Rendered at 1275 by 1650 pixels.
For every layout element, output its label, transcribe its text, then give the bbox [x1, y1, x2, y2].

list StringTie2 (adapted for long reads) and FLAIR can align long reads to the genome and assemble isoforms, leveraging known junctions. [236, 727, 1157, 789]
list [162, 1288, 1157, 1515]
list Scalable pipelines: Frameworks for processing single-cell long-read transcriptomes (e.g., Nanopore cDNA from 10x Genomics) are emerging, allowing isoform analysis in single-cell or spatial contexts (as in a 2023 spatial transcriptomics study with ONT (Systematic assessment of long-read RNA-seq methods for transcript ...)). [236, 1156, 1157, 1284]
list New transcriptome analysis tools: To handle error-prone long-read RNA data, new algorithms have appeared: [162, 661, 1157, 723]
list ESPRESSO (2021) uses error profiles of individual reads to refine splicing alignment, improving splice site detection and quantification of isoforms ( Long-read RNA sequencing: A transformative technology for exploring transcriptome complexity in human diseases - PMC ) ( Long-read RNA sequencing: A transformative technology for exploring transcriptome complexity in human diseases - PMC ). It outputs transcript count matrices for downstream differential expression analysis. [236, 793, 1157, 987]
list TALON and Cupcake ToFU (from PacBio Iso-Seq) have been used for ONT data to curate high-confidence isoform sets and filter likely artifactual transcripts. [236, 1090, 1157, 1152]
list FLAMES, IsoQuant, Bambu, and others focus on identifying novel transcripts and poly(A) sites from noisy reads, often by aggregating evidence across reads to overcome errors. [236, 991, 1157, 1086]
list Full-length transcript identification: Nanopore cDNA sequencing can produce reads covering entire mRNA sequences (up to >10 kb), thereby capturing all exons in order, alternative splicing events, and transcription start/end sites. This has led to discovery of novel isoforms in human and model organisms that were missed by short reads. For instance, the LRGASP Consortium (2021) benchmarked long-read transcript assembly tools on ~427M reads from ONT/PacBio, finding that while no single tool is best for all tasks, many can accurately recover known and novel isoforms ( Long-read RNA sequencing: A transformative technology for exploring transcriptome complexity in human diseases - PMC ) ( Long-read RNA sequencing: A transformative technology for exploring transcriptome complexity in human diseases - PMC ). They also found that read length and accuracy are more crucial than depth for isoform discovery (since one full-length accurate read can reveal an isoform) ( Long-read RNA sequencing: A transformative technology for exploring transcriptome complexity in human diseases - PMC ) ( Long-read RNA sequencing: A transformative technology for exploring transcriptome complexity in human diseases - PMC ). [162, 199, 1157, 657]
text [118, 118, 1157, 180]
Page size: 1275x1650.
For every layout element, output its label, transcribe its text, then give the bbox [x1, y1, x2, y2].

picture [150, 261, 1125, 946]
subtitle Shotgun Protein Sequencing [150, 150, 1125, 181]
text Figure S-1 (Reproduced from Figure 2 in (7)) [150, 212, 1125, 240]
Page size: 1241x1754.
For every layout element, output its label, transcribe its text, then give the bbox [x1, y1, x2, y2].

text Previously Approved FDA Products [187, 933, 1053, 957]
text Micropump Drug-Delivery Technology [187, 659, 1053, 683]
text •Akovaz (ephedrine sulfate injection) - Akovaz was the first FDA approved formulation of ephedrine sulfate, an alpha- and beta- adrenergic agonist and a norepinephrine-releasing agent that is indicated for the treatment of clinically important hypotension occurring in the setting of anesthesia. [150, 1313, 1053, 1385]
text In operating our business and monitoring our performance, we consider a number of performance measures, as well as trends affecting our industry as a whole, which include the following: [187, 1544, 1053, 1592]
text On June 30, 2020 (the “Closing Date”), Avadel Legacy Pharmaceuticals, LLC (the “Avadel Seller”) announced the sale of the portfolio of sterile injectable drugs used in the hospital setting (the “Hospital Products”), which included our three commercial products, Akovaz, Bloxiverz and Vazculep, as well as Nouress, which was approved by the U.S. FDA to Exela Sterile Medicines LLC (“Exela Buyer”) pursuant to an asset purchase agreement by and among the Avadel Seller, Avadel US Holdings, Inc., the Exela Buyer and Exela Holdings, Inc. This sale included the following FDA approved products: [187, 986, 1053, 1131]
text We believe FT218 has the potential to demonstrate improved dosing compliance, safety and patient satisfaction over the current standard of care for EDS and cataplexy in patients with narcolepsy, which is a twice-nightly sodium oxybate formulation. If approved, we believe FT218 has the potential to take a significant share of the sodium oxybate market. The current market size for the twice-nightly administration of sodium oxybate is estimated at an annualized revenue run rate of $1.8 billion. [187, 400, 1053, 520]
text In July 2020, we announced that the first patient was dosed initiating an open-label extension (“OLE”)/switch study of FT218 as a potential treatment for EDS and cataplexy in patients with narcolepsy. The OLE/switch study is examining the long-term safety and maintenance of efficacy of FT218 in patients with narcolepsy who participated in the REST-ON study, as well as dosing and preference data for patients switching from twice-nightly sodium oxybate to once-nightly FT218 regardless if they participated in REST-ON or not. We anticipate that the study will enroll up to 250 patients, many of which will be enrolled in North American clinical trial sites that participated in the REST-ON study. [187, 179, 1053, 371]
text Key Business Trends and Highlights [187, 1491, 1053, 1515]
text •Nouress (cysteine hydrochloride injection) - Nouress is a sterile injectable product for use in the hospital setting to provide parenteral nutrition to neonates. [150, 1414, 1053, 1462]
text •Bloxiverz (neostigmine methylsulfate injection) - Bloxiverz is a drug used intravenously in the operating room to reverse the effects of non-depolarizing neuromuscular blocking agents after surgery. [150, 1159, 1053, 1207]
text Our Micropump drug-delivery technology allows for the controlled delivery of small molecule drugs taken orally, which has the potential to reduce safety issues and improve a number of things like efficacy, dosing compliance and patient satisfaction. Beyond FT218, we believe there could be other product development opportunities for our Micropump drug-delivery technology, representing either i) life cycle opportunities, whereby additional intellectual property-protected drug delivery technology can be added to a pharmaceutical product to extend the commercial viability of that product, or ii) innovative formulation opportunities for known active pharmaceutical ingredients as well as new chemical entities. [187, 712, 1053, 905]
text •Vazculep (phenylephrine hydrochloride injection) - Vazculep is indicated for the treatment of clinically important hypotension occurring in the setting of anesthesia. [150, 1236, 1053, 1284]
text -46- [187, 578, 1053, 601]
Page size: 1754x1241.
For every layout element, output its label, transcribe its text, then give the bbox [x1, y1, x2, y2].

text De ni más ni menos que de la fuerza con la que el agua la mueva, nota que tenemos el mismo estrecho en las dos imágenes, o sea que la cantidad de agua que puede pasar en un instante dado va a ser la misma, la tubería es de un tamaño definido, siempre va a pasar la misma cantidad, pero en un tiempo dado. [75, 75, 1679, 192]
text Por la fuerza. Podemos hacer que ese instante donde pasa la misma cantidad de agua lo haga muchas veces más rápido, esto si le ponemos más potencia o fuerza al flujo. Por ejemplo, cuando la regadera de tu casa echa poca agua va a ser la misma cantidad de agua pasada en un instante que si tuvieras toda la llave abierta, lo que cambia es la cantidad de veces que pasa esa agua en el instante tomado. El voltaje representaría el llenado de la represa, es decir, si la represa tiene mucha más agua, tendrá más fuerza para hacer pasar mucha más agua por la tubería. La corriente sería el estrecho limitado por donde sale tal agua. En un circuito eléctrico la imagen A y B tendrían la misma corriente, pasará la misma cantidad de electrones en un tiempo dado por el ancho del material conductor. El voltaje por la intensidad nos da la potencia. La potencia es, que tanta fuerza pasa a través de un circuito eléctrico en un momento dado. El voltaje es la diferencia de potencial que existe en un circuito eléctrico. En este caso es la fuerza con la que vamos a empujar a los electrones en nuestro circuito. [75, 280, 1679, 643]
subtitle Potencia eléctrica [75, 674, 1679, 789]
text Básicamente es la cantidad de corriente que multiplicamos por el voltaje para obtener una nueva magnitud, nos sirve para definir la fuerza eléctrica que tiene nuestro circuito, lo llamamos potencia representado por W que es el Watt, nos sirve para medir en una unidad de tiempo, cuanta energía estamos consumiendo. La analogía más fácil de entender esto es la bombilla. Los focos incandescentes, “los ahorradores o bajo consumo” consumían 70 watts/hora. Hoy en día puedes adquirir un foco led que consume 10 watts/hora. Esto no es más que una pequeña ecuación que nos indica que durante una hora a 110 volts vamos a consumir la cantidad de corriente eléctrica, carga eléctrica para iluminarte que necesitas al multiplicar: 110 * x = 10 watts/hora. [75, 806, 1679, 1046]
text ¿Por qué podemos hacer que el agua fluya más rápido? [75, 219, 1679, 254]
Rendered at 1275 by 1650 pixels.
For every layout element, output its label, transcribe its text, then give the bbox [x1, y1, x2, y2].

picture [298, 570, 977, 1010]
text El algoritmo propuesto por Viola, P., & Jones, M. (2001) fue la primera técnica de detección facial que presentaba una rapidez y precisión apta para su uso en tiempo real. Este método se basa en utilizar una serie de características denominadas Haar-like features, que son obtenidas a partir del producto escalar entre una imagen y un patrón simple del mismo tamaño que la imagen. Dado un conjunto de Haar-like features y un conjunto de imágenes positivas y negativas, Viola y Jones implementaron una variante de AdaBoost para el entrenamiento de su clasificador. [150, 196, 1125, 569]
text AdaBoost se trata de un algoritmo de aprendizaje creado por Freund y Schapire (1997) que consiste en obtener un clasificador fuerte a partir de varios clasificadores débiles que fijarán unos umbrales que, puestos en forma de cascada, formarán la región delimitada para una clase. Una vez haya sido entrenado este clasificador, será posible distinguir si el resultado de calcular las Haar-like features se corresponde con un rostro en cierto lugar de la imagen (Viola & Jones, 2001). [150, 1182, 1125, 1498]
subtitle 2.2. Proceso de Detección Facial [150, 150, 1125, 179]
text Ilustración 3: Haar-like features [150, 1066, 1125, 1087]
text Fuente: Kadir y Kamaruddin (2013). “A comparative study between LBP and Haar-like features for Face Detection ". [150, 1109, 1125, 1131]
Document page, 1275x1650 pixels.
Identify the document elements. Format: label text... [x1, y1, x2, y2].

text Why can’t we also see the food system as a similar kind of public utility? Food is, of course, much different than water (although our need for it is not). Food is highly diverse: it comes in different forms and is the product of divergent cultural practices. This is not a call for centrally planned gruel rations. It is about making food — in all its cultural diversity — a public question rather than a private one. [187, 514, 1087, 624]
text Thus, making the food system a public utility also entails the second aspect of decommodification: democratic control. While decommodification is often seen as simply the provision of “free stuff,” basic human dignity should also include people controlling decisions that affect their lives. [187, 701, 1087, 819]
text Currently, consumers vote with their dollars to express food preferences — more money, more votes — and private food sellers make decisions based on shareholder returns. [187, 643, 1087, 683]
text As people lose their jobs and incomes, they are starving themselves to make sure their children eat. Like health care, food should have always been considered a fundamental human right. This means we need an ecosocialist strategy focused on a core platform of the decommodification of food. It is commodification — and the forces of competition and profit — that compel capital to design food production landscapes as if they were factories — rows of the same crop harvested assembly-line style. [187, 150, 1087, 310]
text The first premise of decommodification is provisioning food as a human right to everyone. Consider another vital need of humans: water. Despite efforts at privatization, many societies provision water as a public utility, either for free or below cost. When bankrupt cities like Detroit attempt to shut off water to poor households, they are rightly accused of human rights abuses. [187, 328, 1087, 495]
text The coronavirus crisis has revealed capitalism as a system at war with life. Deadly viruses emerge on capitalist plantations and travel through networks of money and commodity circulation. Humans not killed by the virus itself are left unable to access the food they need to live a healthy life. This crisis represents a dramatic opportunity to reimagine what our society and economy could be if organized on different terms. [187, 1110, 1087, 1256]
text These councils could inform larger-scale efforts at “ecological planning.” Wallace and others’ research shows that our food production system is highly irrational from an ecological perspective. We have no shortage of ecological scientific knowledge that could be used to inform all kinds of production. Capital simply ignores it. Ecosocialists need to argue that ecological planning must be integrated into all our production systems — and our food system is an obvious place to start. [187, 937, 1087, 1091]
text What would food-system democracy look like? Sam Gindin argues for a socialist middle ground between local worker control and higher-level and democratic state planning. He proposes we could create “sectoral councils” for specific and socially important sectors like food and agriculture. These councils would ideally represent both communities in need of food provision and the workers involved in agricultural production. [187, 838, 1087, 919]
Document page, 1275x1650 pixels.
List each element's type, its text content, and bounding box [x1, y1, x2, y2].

> _WHAT TO WORK ON_: When a line of the material holds the string "hypotension", copy that line.

> _REPLY_:
text •Akovaz (ephedrine sulfate injection) - Akovaz was the first FDA approved formulation of ephedrine sulfate, an alpha- and beta- adrenergic agonist and a norepinephrine-releasing agent that is indicated for the treatment of clinically important hypotension occurring in the setting of anesthesia. [150, 1313, 1053, 1385]
text •Vazculep (phenylephrine hydrochloride injection) - Vazculep is indicated for the treatment of clinically important hypotension occurring in the setting of anesthesia. [150, 1236, 1053, 1284]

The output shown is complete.